Writer’s Block

Today’s the feast of saints Peter and Paul, princes of the apostles who stood as early leaders for their faith, so Apostle Paul (c. 1657) is up for discussion here. It’s an incredible image (whether you’re Christian or not) by Rembrandt van Rijn (1606 – 1669) that most-glowing master among golden age Dutch painters.

Paul’s particulars would have been well-known to a European artist working in the 1600s. A Roman citizen, he’d persecuted the “church of God” before his own conversion. The Acts of the Apostles describe how this happened one day on the road to Damascus: Saul (Paul’s original Hebrew name) had a searing vision of the resurrected Christ after being temporarily blinded. For affecting, visceral images of this incident, see here.
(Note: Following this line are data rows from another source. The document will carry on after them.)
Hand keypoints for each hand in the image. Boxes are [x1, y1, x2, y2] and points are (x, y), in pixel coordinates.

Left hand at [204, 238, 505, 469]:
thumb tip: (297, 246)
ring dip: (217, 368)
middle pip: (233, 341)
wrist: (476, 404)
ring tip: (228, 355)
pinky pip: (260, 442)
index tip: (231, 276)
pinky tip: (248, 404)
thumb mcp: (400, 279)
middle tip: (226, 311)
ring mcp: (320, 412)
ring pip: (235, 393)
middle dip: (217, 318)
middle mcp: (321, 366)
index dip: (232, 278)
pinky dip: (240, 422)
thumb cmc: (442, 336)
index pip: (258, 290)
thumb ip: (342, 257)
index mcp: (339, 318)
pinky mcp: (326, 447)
For this ponderous picture, Rembrandt focusses another facet of Paul, which is his writing life. Celebrated as an intellectual and a man of letters whose work would deeply influence Christian thinking, Paul has many epistles attributed to him. So here he sits, surrounded by the tools of his trade, head-in-hand, pen-poised, all evidence of how this artist could enliven even a still image with a dramatic sense of narrative. In Rembrandt’s later works like this one, gestures get less overt, though they’re never less expressive for it.
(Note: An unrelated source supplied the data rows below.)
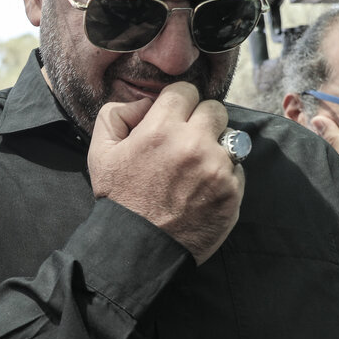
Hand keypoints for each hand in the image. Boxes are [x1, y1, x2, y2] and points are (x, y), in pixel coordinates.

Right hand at [89, 82, 243, 264]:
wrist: (139, 248)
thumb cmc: (120, 199)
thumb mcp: (100, 152)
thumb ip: (116, 114)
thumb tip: (144, 102)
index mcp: (161, 129)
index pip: (187, 91)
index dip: (178, 102)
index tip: (174, 118)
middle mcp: (193, 144)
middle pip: (215, 109)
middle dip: (202, 121)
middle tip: (188, 141)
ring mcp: (217, 168)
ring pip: (230, 139)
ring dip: (215, 149)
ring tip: (195, 170)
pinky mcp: (232, 192)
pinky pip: (237, 169)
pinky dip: (224, 176)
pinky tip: (203, 190)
A shaft of vivid light comes in from up high, cutting into the murk and gloom of the room. It sits on the side of Paul’s face, haloing his head and illuminating his hands. The picture paddles in a broad, un-polished technique that’s typical of Rembrandt’s later works. Bold strokes define the lines of the desk and chair and mark in the contours of the clothes. Smudged, fudged areas of blended paint create an amorphous feel across the back wall. Some sharper sense of detail comes in with the clean lines that define the sword and pen: Rembrandt picks these things out, makes them sparkle with tiny dabs of bright white paint. There are swirling, sliding strokes scragging up the beard and a few feints and starts in the paint on the right hand that have you looking hard at the subject’s job-in-hand. For all the lack of (obvious) color contrasts here, Rembrandt’s vast variety of mark-marking is utterly virtuoso and visually electric.
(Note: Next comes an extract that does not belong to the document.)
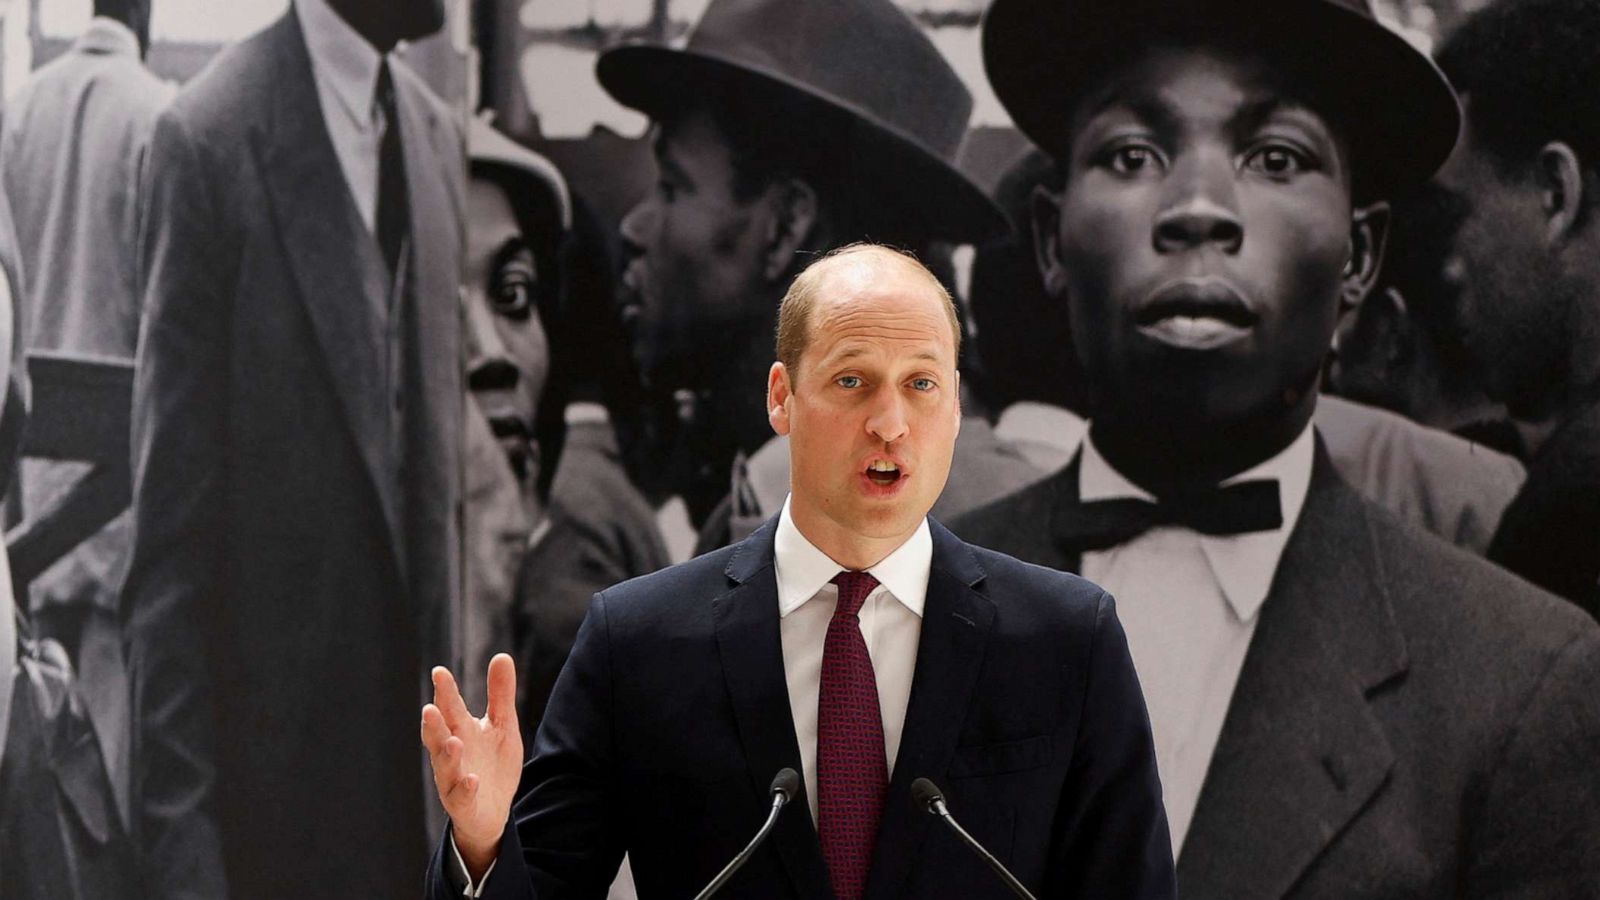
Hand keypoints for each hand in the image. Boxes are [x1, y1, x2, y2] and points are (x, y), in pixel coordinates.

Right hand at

The thing that’s most moving about this is that a picture of a man long-dead and buried in religious lore becomes not only an arresting physical impression, but also a lively study of the human spirit. Paul’s tension in an instant when the fluency of his writing has hit flush against a wall comes across in his forehead forage, the slack hand and those pages pestering to be impressed. The firm fix of his features reads concentration, exasperation. And that sparkly sword just standing by strikes in with the ominous inevitability of a martyr’s death.

The Apostle Paul is much more than an abstract image of a mythic man: in Rembrandt’s hands it becomes a work of compassionate psychological insight, which I can’t help but think might be infused with feelings from the artist’s own experiences at the time. While he’d enjoyed domestic happiness and professional success early in his career, Rembrandt’s later life was marred by personal and financial misfortune. He’d lost his 30 year-old wife in 1642 and three of their four children in infancy, and the year before this picture was painted he’d been declared bankrupt. So it wouldn’t be impossible (especially in an artist who left us over 70 self-portraits) to detect a shadow of self-imaging slicked-in here.